ABSTRACT

Modern embedded systems generally demand quite a bit from a single piece of silicon. For example, in the 1990s, cell phones were used for making phone calls and little else. Today, their uses range from checking e-mail to watching your favorite movie. The industry also geared up to include GPS on smartphones, so that when you miss that turn while driving down the road (probably because you were arguing with your smartphone), you can also ask it for directions. To build such systems, the hardware has to include more features in silicon, and the software has to learn to talk to those new features. SoC designs are packing ever more devices onto one die. Even off-the-shelf microcontrollers are getting more elaborate, with small, 32-bit processors built to control different types of serial interfaces, e.g., UARTs, I2C, and CAN; analog devices like temperature sensors and analog comparitors; and motion controllers for motors and servos. How are all of these attached to a single processor?
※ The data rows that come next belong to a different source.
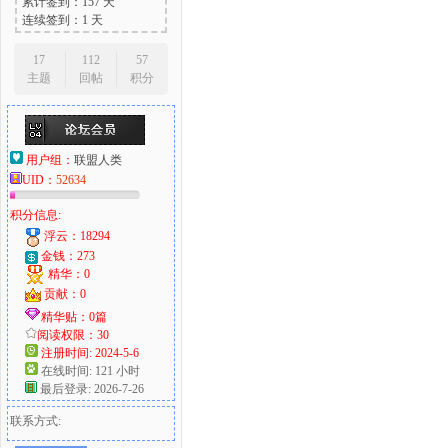
累计签到：157 天
连续签到：1 天
17
112
57
主题
回帖
积分
用户组：
联盟人类
UID：
52634
积分信息:
浮云：18294
金钱：273
精华：0
贡献：0
精华贴：0篇
阅读权限：30
注册时间: 2024-5-6
在线时间: 121 小时
最后登录: 2026-7-26
联系方式:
In this chapter, we’re going to look at three particular microcontrollers, the LPC2104 and the LPC2132 from NXP, and the TM4C123GH6PM from TI, along with three very useful peripherals, the UART, general-purpose I/O (GPIO), and the digital-to-analog converter (DAC). The UART is a relatively simple serial interface, and we’ll program it to send character data to a window in the simulator. The DAC takes a 10-bit value and generates an output relative to a reference voltage. To show off our coding skills, the DAC will generate a sine wave from the sine table we created in Chapter 12. The last example uses an inexpensive evaluation module, the Tiva Launchpad, to continuously change the color of a flashing LED. In writing the three programs, we’re going to tie all of the elements from previous chapters into the code, including

• Subroutines and how they are written • Passing parameters • The ARM Application Procedure Call Standard (AAPCS) • Stacks • Q notation • Arithmetic • The ARM and Thumb-2 instruction sets

The best place to start is at the highest level-the SoC, or in our case, the microcontroller. Figure 16.1 shows the block diagram of the LPC2104 from NXP. You can

see the ARM7TDMI core at the top, and two main busses in the system: the AHB, a high-speed bus designed to have only a few bus masters attached to it, and the VPB, a slower bus designed to have many peripherals attached to it. Between the two busses is a bridge. Fortunately for the programmer, you don’t have to focus too much on the internal hardware design, but it is important to know how the peripherals are attached and what type of interface they have (i.e., what pins go with which peripheral). The LPC2104 includes a few different serial interfaces, along with some timers, some general-purpose I/O, two UARTs, and some on-chip memory. Specifically, we’re going to use UART0 to write some character data out of the part.